AIN Ventures’ Williams says he’d known that fundraising would be extremely difficult. “I’m African American and I’m raising a fund in venture capital,” he tells Forbes. “Maybe it’s Stockholm syndrome, but I just assumed fundraising was going to be a nightmare.” Nevertheless, it could become even more nightmarish to try to fundraise next year. Even VCs that successfully raised from an LP in a previous fund may not receive the money for their next effort.

“Typically in down markets, LPs will consolidate their commitments. If they invested in ten [VC firms] before, now they might consolidate it to five,” says Accolade managing partner Atul Rustgi, who invests in funds, adding that he expects consolidation to begin within a year.

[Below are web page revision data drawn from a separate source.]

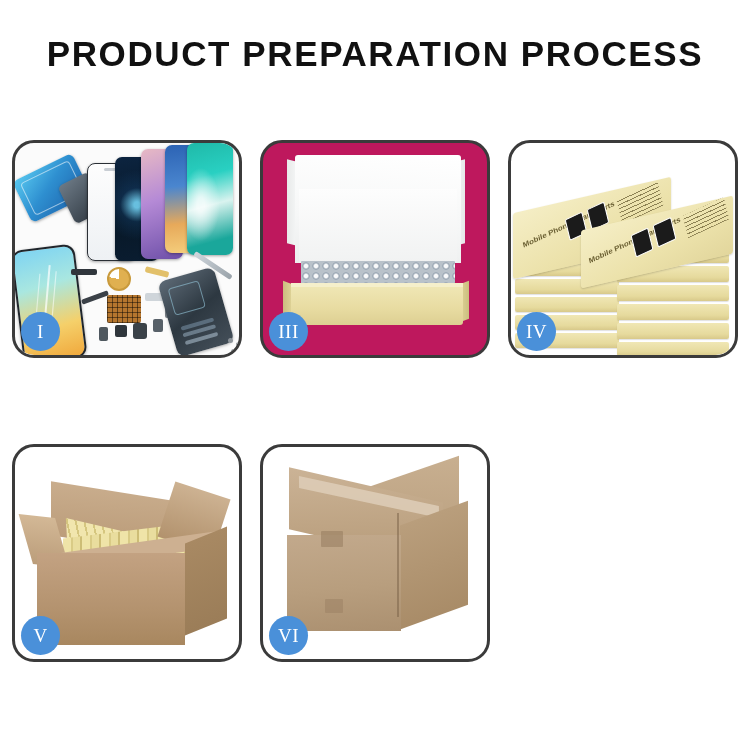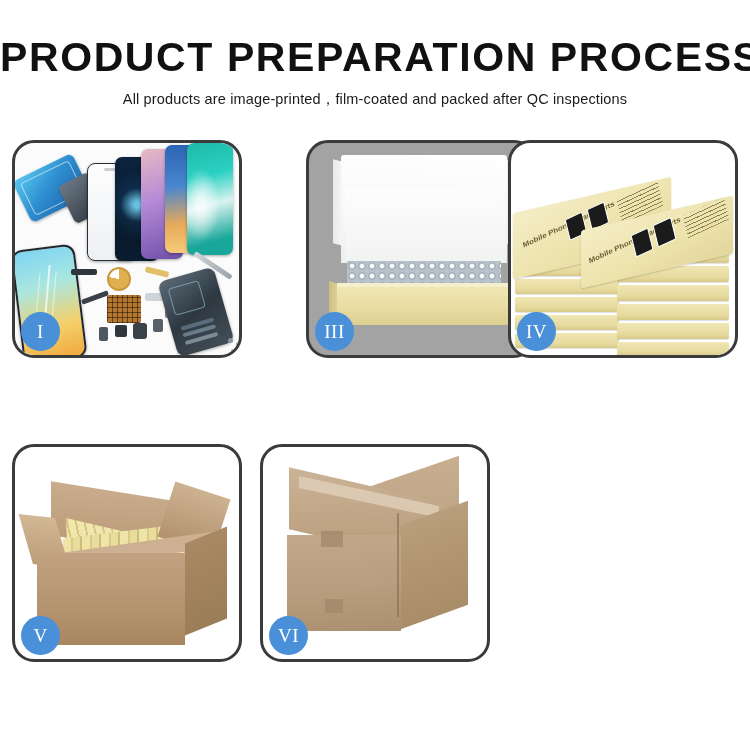--- a/index.html
+++ b/index.html
@@ -16,21 +16,21 @@
   }
 
   
   .header {
     width: 750px;
     padding-top: 36px;
     text-align: center;
   }
   .title {
     font-family: "Liberation Sans", sans-serif;
-    font-size: 41px;
+    font-size: 35px;
     font-weight: 700;
     letter-spacing: 1.6px;
     color: #111111;
     line-height: 1.05;
     margin: 0;
     white-space: nowrap;
   }
   .subtitle {
     font-family: "Liberation Sans", sans-serif;
     font-size: 14.5px;
@@ -243,21 +243,21 @@
   .wrap-edge-l {
     position:absolute; left:52px; top:4px; width:12px; height:210px;
     background: linear-gradient(90deg,#fbfcfc,#dfe4e8);
   }
   .wrap-edge-r {
     position:absolute; left:166px; top:4px; width:12px; height:210px;
     background: linear-gradient(90deg,#dfe4e8,#fbfcfc);
   }
 
   
-  .p3 { background:#a3a3a3;margin-left:46px; }
+  .p3 { background:#be185d; }
   .b3-lid {
     position:absolute; left:32px; top:12px; width:166px; height:108px;
     background: linear-gradient(185deg,#ffffff 0%,#f6f7f7 60%,#eceeee 100%);
     border-radius: 3px 3px 0 0;
   }
   .b3-lid-left {
     position:absolute; left:24px; top:18px; width:14px; height:84px;
     background: linear-gradient(90deg,#e8eaea,#fafbfb);
     transform: skewY(14deg);
   }
@@ -411,21 +411,20 @@
   .c6-seam {
     position:absolute; left:134px; top:66px; width:2px; height:104px;
     background: rgba(120,96,70,.5);
   }
 </style>
 </head>
 <body>
 
 <div class="header">
   <div class="title">PRODUCT PREPARATION PROCESS</div>
-  <div class="subtitle">All products are image-printed，film-coated and packed after QC inspections</div>
 </div>
 
 <div class="grid">
 
   <div class="panel p1">
     <div class="panel-scene">
       <div class="scr scr-a"></div>
       <div class="scr scr-b"></div>
       <div class="scr scr-c"></div>
       <div class="scr scr-d"></div>

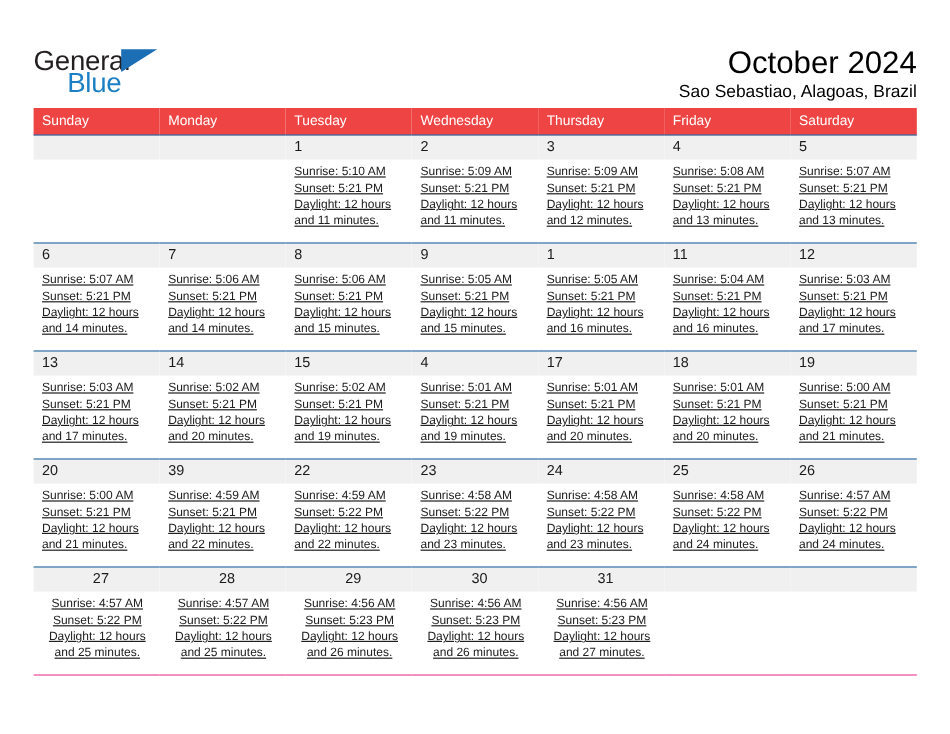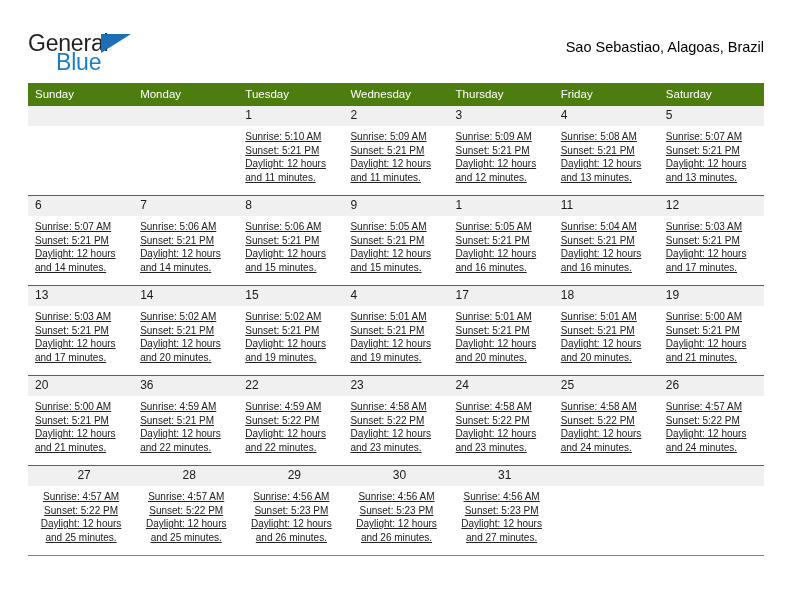--- a/index.html
+++ b/index.html
@@ -13,21 +13,21 @@
     height: 612px;
     font-family: "Liberation Sans", sans-serif;
     color: #000000;
     overflow: hidden;
   }
   .page {
     position: relative;
     width: 792px;
     height: 612px;
     box-sizing: border-box;
-    padding: 4px 28px;
+    padding: 11px 28px;
     border-radius: 20px;
   }
 
   
   .header {
     height: 74px;
     display: flex;
     align-items: flex-start;
     justify-content: space-between;
     padding-top: 26px;
@@ -77,35 +77,34 @@
     font-weight: normal;
     color: #000000;
     line-height: 30px;
     white-space: nowrap;
   }
   .cal-subtitle {
     font-size: 14.5px;
     font-weight: normal;
     color: #000000;
     line-height: 20px;
-    margin-top: 7px;
     white-space: nowrap;
   }
 
   
   .calendar {
     width: 736px;
     border-collapse: collapse;
     table-layout: fixed;
     margin-top: 5px;
   }
   .calendar col { width: 14.2857%; }
 
   .calendar thead th {
-    background: #4d7c0f;
+    background: #ef4444;
     color: #ffffff;
     font-size: 11.5px;
     font-weight: normal;
     text-align: left;
     padding: 5px 0 5px 7px;
     height: 19px;
     box-sizing: border-box;
     border: none;
     vertical-align: middle;
   }
@@ -153,20 +152,21 @@
 
   <div class="header">
 
     <div class="logo">
       <span class="logo-general">General</span>
       <span class="logo-triangle"></span>
       <span class="logo-blue">Blue</span>
     </div>
 
     <div class="title-block">
+      <div class="cal-title">October 2024</div>
       <div class="cal-subtitle">Sao Sebastiao, Alagoas, Brazil</div>
     </div>
 
   </div>
 
   <table class="calendar">
     <colgroup>
       <col>
         <col>
         <col>
@@ -374,21 +374,21 @@
           <td>
             <div class="daynum">20</div>
             <div class="cellbody">
               <div>Sunrise: 5:00 AM</div>
               <div>Sunset: 5:21 PM</div>
               <div>Daylight: 12 hours</div>
               <div>and 21 minutes.</div>
             </div>
           </td>
           <td>
-            <div class="daynum">36</div>
+            <div class="daynum">39</div>
             <div class="cellbody">
               <div>Sunrise: 4:59 AM</div>
               <div>Sunset: 5:21 PM</div>
               <div>Daylight: 12 hours</div>
               <div>and 22 minutes.</div>
             </div>
           </td>
           <td>
             <div class="daynum">22</div>
             <div class="cellbody">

“The downturn is a catalyst for institutional LPs to reevaluate their portfolios,” says Cendana Capital founder Michael Kim. “Never let a good crisis go unused.”

A prolonged downturn could result in hundreds of “zombie” funds, VCs say, paralleling a similar influx of VCs that emerged in the late 1990s. “A lot of those funds just withered away and became deadwood,” says Douvos, who worked for Princeton University’s endowment in the aftermath of the dot-com crash. “I remember a conversation in 2004 with [Sequoia chief] Doug Leone where he said, ‘We need another year of grinding downturn to really get rid of the people who don’t belong in this business.’ History doesn’t repeat itself, but it rhymes.”

Kim, whose firm mostly backs smaller emerging funds, is advising VCs in his portfolio to close their funds quickly—even if the fund size is short of the VC’s goal—and use the time instead to build a track record by investing in startups.

Still, it’s a discouraging sign for the emerging funds that function as a ground zero for elevating diversity in VC and startups, Dodson says.

“When I talk to women and people of color emerging managers, a lot of them are just trying to process the fact that they’ve been outperforming their peers and not understanding why they’re not getting more allocation relative to their performance,” he says.